By: Demetrious Farrow, PA –Revibe Men’s Health –Oklahoma City
Let’s face it –we all love food. Over the years many of us have become foodies, trying new things, hoping to find that new restaurant to take family and friends to. There’s a lot of excitement in the experience of finding and eating great food, but too much of those wonderful dishes can come with consequences, particularly weight gain. Most of us will admit that during the year it’s pretty easy to eat in moderation to monitor what and how much we eat. However, if we’re honest, we’ll also admit that the holidays tend to be the time of year we all over-indulge in the abundance of traditional holiday foods. During the last months of the year, there are multiple Thanksgiving/Friendsgiving dinners to attend, followed by December holidays with many traditions including decadent sweets. This can be a very stressful time of year for those who have worked so hard to watch their weight all year.
The months of November and December can be very stressful. When our body detects stress, it releases adrenaline and cortisol, which in turn interact with insulin levels and hunger hormones. This process can lead to urges to eat foods high in fat and sugar content. The brain can also sense some foods as a reward, causing us to eat even more. To beat the cravings from stress, we need to first identify when we’re stress-eating. Generally, if you have recently eaten and are craving a specific food, it’s an emotional or stress-related craving. Physical cravings have more to do with the last time you ate and being physically hungry.

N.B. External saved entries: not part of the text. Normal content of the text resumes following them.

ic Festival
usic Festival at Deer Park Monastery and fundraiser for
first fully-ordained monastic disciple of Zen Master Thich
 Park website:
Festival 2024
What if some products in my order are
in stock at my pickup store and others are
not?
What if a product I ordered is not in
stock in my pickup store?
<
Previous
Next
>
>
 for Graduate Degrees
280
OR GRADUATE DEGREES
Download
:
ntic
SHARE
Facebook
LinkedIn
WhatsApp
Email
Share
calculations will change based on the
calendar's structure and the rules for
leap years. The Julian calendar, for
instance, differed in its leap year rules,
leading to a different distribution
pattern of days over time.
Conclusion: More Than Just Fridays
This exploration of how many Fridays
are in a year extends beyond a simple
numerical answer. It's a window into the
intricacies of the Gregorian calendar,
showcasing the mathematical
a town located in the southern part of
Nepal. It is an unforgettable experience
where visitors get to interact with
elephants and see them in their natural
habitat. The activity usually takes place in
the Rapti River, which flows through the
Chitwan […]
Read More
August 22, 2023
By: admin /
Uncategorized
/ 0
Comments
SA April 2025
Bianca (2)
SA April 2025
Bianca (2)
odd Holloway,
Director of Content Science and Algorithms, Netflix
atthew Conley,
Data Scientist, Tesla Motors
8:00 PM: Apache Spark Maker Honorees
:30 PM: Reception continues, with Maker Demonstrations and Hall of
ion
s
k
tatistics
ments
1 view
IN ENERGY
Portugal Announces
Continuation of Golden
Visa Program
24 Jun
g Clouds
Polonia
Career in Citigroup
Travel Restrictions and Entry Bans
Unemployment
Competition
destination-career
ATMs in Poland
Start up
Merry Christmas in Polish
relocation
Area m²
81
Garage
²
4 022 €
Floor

Stress eating tends to be more prevalent late at night, during mid-afternoon, or immediately following a stressful event. Stress cravings tend to be more persistent than just physical cravings. It’s harder to ignore pefasty persistent food cravings when they won’t stop recurring. And lastly, most people who stress eat will have a sense of guilt after they eat. Being mindful of the circumstances that drive us to eat during the holidays can help keep us from over-indulging in foods that ultimately are unhealthy for both mind and body.
Here are some helpful tips to avoid over-eating during the holidays, while mindfully watching your weight:
- Plan ahead-if invited to a gathering, take a lightweight dish like a charcuterie board. You can eat from it first before digging into the heavier foods on the table.You can also let others know in advance that you are watching your weight, garnering a support system before you even arrive at the activity.

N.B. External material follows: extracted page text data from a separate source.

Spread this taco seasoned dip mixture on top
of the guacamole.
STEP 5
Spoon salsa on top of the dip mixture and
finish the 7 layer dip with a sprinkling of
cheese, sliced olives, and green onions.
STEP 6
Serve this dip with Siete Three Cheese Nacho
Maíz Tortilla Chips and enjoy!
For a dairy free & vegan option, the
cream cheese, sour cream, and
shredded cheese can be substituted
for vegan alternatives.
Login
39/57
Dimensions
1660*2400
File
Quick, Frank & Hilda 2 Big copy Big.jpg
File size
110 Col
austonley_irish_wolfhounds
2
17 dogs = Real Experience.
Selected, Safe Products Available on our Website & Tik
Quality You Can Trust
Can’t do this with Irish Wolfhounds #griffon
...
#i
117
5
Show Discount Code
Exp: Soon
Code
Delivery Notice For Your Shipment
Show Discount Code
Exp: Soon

- Drink a large glass of water before you get to the event, then continue drinking water right before you eat. This will help fill you up, leading to less food consumption.

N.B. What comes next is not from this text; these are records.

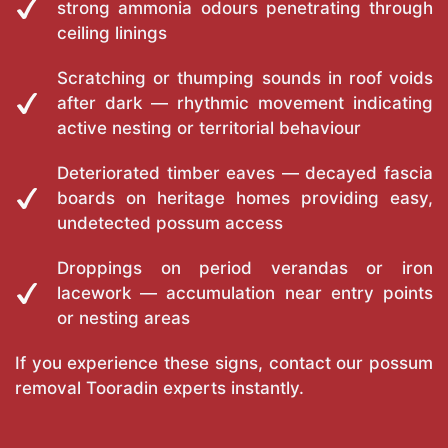
strong ammonia odours penetrating through
ceiling linings
Scratching or thumping sounds in roof voids
after dark — rhythmic movement indicating
active nesting or territorial behaviour
Deteriorated timber eaves — decayed fascia
boards on heritage homes providing easy,
undetected possum access
Droppings on period verandas or iron
lacework — accumulation near entry points
or nesting areas
If you experience these signs, contact our possum
removal Tooradin experts instantly.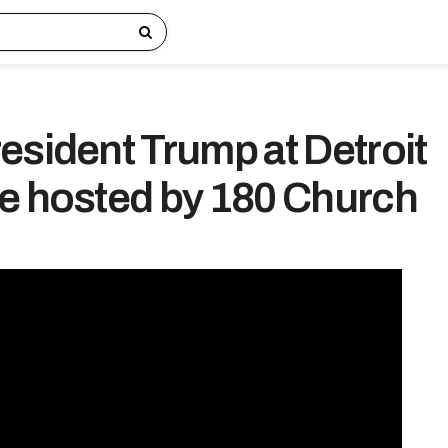
esident Trump at Detroit
e hosted by 180 Church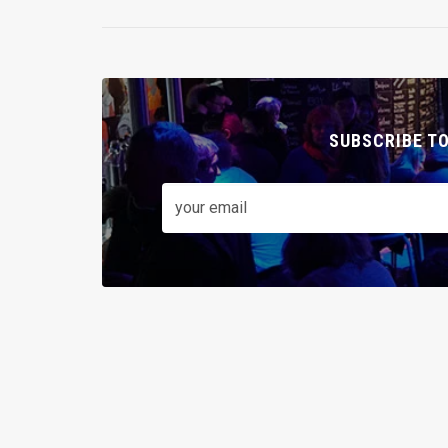
SUBSCRIBE T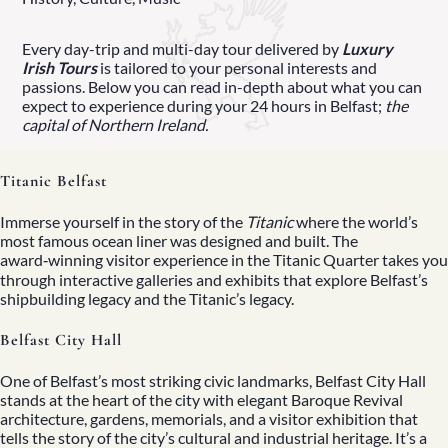
Every day-trip and multi-day tour delivered by
Luxury
Irish Tours
is tailored to your personal interests and
passions. Below you can read in-depth about what you can
expect to experience during your 24 hours in Belfast;
the
capital of
Northern Ireland
.
Titanic Belfast
Immerse yourself in the story of the
Titanic
where the world’s
most famous ocean liner was designed and built. The
award‑winning visitor experience
in the Titanic Quarter takes you
through interactive galleries and exhibits that explore Belfast’s
shipbuilding legacy and the Titanic’s legacy.
Belfast City Hall
One of Belfast’s most striking civic landmarks, Belfast City Hall
stands at the heart of the city with elegant Baroque Revival
architecture, gardens, memorials, and a visitor exhibition that
tells the story of the city’s cultural and industrial heritage. It’s a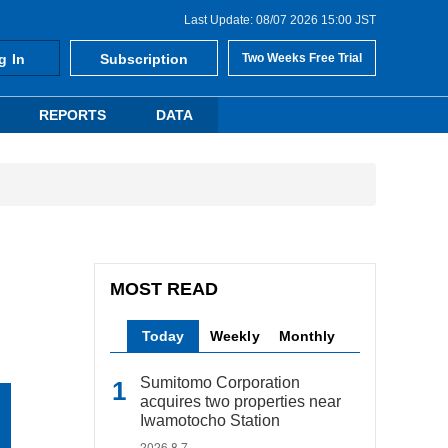
Last Update: 08/07 2026 15:00 JST
g In
Subscription
Two Weeks Free Trial
REPORTS
DATA
MOST READ
Today
Weekly
Monthly
Sumitomo Corporation
acquires two properties near
Iwamotocho Station
2026.8.7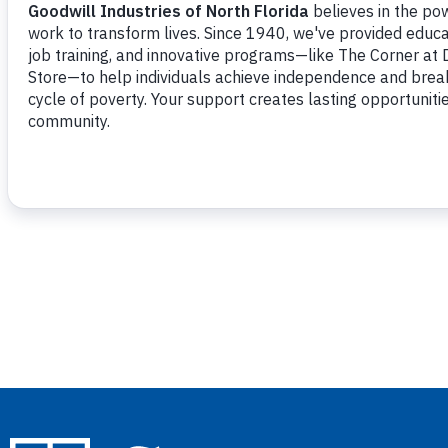
Navigation
PREVIOUS DAY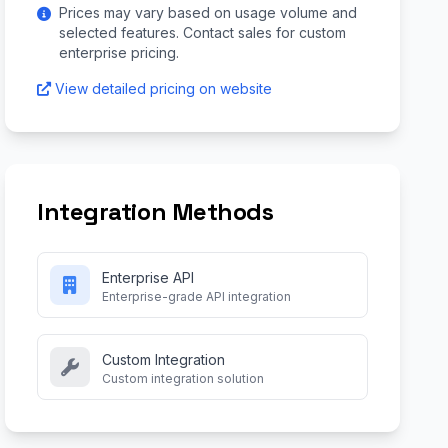
Prices may vary based on usage volume and
selected features. Contact sales for custom
enterprise pricing.
View detailed pricing on website
Integration Methods
Enterprise API
Enterprise-grade API integration
Custom Integration
Custom integration solution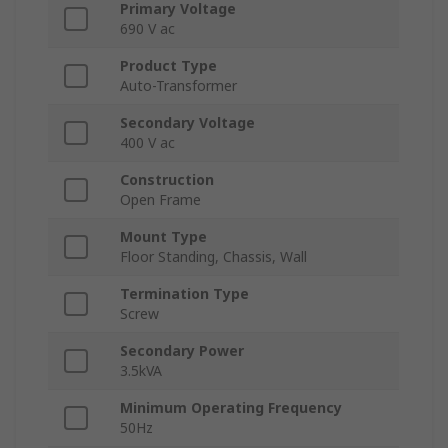
Primary Voltage
690 V ac
Product Type
Auto-Transformer
Secondary Voltage
400 V ac
Construction
Open Frame
Mount Type
Floor Standing, Chassis, Wall
Termination Type
Screw
Secondary Power
3.5kVA
Minimum Operating Frequency
50Hz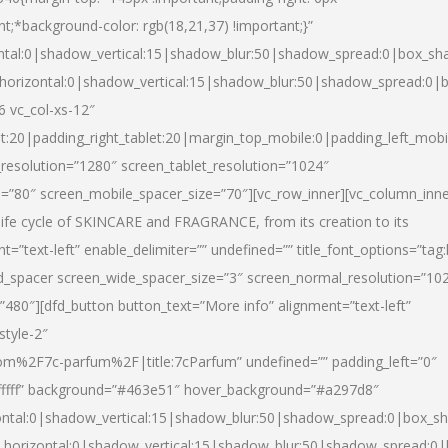
nt;*background-color: rgb(18,21,37) !important;}”
ntal:0|shadow_vertical:15|shadow_blur:50|shadow_spread:0|box_s
horizontal:0|shadow_vertical:15|shadow_blur:50|shadow_spread:0
6 vc_col-xs-12″
et:20|padding_right_tablet:20|margin_top_mobile:0|padding_left_mobi
resolution=”1280″ screen_tablet_resolution=”1024″
e=”80″ screen_mobile_spacer_size=”70″][vc_row_inner][vc_column_inn
life cycle of SKINCARE and FRAGRANCE, from its creation to its
nt=”text-left” enable_delimiter=”” undefined=”” title_font_options=”tag
fd_spacer screen_wide_spacer_size=”3″ screen_normal_resolution=”10
”480″][dfd_button button_text=”More info” alignment=”text-left”
style-2″
m%2F7c-parfum%2F|title:7cParfum” undefined=”” padding_left=”0″
”#ffffff” background=”#463e51″ hover_background=”#a297d8″
ntal:0|shadow_vertical:15|shadow_blur:50|shadow_spread:0|box_
horizontal:0|shadow_vertical:15|shadow_blur:50|shadow_spread:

- Weigh yourself before the holidays to be able to track weight gains and losses.
- Watch your alcohol intake. Alcohol can lower your inhibitions and self-control, causing you to lose track of eating.
- When faced with a large selection of delectable food choices, mindfully scan the entire spread and pick certain foods to eat rather than sampling every option on the table.6.Keep active, exercise through the holiday, avoiding sedentary activities.